PM : Je peux comprendre que des bègues affichent une réticence à se faire reconnaître TH. Peut-être qu'eux-mêmes n'acceptent-ils pas leur propre handicap ou ne considèrent-ils pas leur difficulté d'élocution comme un handicap ? J'ai vécu aussi cette étape. Il faut avant tout les rassurer. Le suivi d'une orthophoniste est très important.

Alex : Comment pourrait-on présenter la chose afin de contourner ce blocage ?

PM : Je ne connais aucune méthode pour contourner cette appréhension. Une chose pourtant à laquelle je me suis rattaché depuis que j'ai cette reconnaissance : mon handicap n'est valable que sur le marché de l'emploi et non au quotidien. Je me considère, certes, comme un travailleur handicapé mais pas une personne handicapée. C'est cette différence qu'il faut sans doute creuser.

Alex : Que pensez-vous du bégaiement en tant que handicap dans le monde du travail ? Bien souvent, il est un frein à l'embauche car il ressort violemment à l'entretien avec un employeur. Cependant, les personnes bègues s'adaptent généralement plutôt bien voire très bien à leur poste.

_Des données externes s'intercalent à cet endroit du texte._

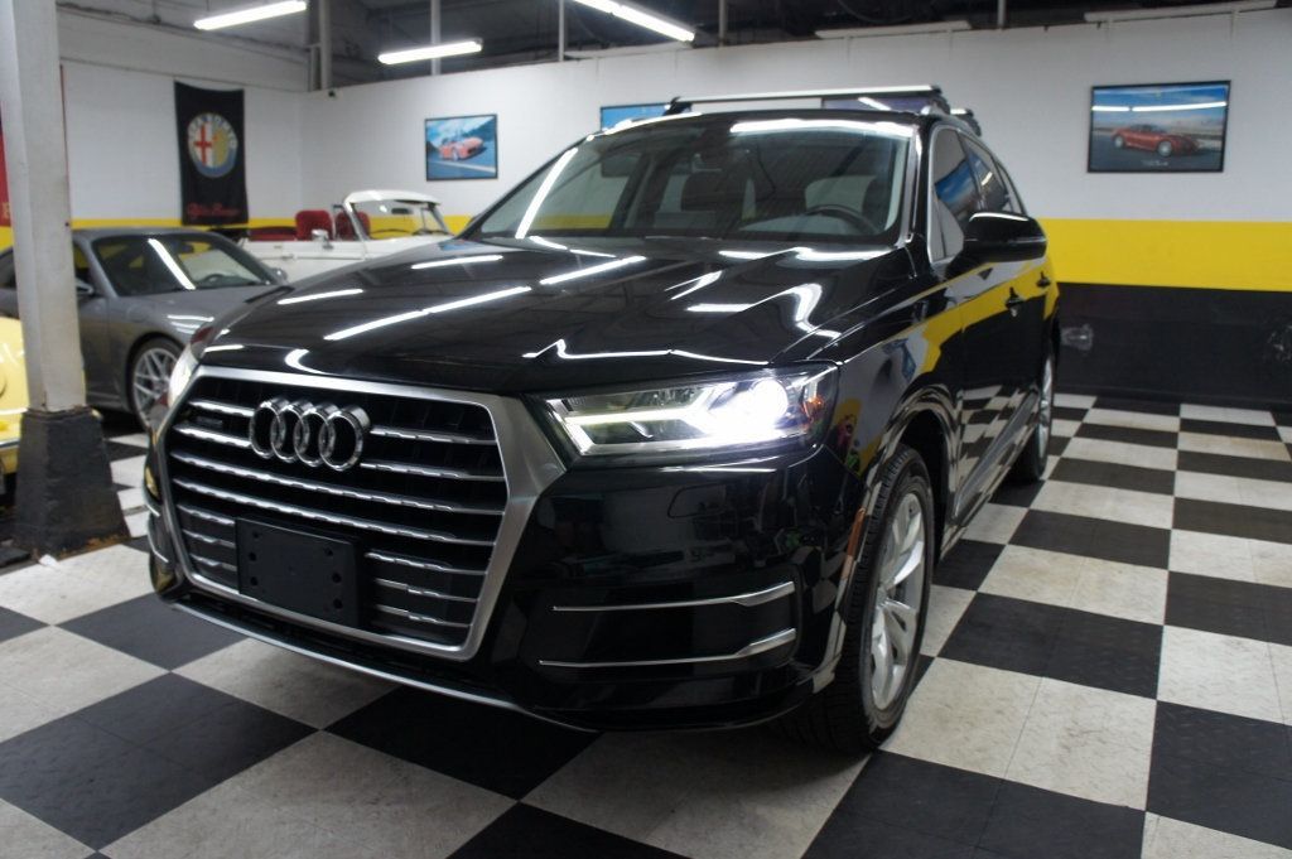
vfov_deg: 47.9
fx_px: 968
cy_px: 430
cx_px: 646
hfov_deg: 67.4
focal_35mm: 27
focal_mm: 18
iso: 640
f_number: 3.5
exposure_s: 1/80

PM : J'affirme que le bégaiement est un véritable frein à l'embauche. Les recruteurs ne comprennent pas (encore) qu'il faut laisser davantage de temps de parole à une personne bègue. Ils s'énervent vite ou ont une mauvaise impression sur le candidat, malgré ses compétences évidentes. Je vais vous narrer une anecdote : il y a quatre ans j'ai eu un entretien dans une grande entreprise, non loin de mon domicile. La femme face à moi était conciliante et me donnait du temps pour parler. Elle était très intéressée par mes aptitudes. Elle devait voir ses chefs pour leur imposer ma candidature. Or quelques jours plus tard, sans réponse de sa part, je lui ai téléphoné. Voilà ce qu'elle m'a répondu, toute gênée : "Nous ne mettons pas vos compétences en doute, votre profil est intéressant, mais mes chefs ont peur de ne pas pouvoir vous comprendre." Que faut-il penser de cette discrimination évidente ?!

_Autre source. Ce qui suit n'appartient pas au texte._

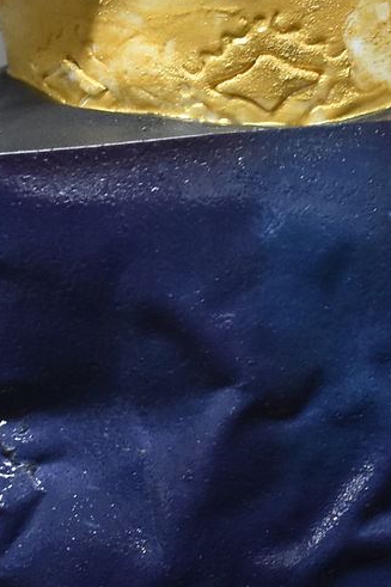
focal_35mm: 173
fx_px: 2822
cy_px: 512
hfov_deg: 7.9
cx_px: 381
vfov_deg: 11.8
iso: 1000
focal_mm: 27
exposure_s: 1/60
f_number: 5.6
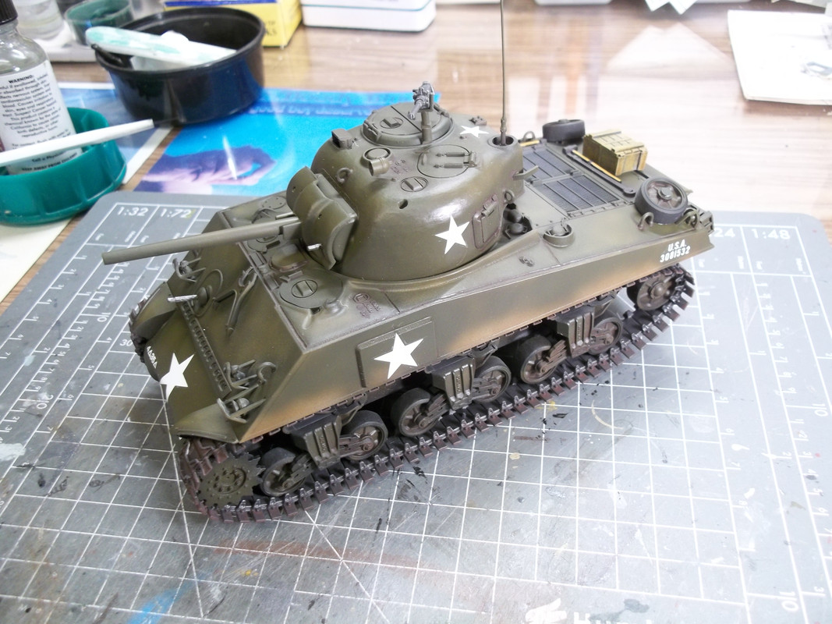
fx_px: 769
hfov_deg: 56.8
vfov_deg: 44.2
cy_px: 312
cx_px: 416
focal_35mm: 32
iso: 160
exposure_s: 1/25
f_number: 2.9
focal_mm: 5.7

C'est cette confrontation violente avec la difficile conjugaison "emploi et handicap" qui ont forgé handi-cv. Les employeurs pensent qu'il ne faut pas placer une personne bègue dans une situation qui fera ressortir son handicap, par exemple l'accueil téléphonique ou face au public. J'estime au contraire que c'est en mettant les bègues à des postes les obligeant à parler que leur handicap n'en sera plus un. Ils s'adapteront donc plus vite et mieux à leur poste. Il faudra par contre aménager les horaires et gérer un stress particulier.

Alex : Peut-on conseiller aux personnes bègues de faire une demande de statut de travailleur handicapé dans tous les cas ?

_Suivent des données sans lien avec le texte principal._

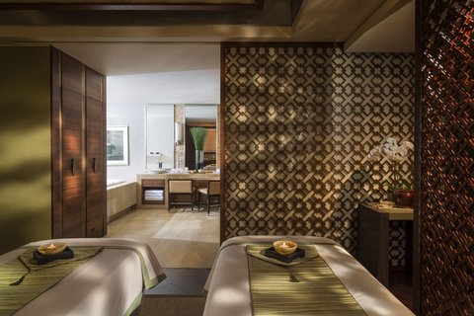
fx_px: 276
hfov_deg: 81.2
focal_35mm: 21
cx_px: 237
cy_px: 158
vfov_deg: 59.5
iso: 100
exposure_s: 1/1.67
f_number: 11
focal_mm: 21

PM : Conseiller aux personnes bègues de se faire reconnaître n'est pas chose aisée. C'est leur choix, je ne ferais rien pour obliger ou recommander quiconque de demander la reconnaissance. Cela dépend aussi du niveau de bégaiement et de la façon que cette personne supporte bien ou non son handicap.

Alex : Comment présenteriez-vous le bégaiement et votre éventuel statut de travailleur handicapé à un recruteur ?

PM : J'imagine que dès les premières secondes, il aura déjà compris votre handicap. Quant au statut TH, je conseillerais aux candidats de questionner le recruteur d'abord, en toute innocence, sur sa politique handicap. Selon sa réponse, évoquer ensuite la reconnaissance TH et ses avantages. Si le recruteur fait une moue négative à chaque fois que le terme handicap est employé, c'est clair qu'il ne faut rien lui avouer. Par contre, s'il commence à raconter succinctement les projets déjà réalisés ou en cours sur l'accueil des TH, alors il est possible de lui en faire part. Dans tous les cas, ce testing peut être efficace n'importe le handicap.

Alex : Auriez-vous des conseils à donner aux personnes bègues en recherche d'emploi ?

PM : Le conseil que je donnerai à une personne bègue en recherche d'emploi est simple : si elle ne maîtrise pas complètement la parole, alors il faut maîtriser l'écriture ou un autre domaine de compétences. Rien de tel pour atténuer son handicap et prévaloir une compétence recherchée ou appréciable.




Je remercie Philippe Manaël pour avoir accepté de répondre à mes questions et d'en faire un billet pour ce blog.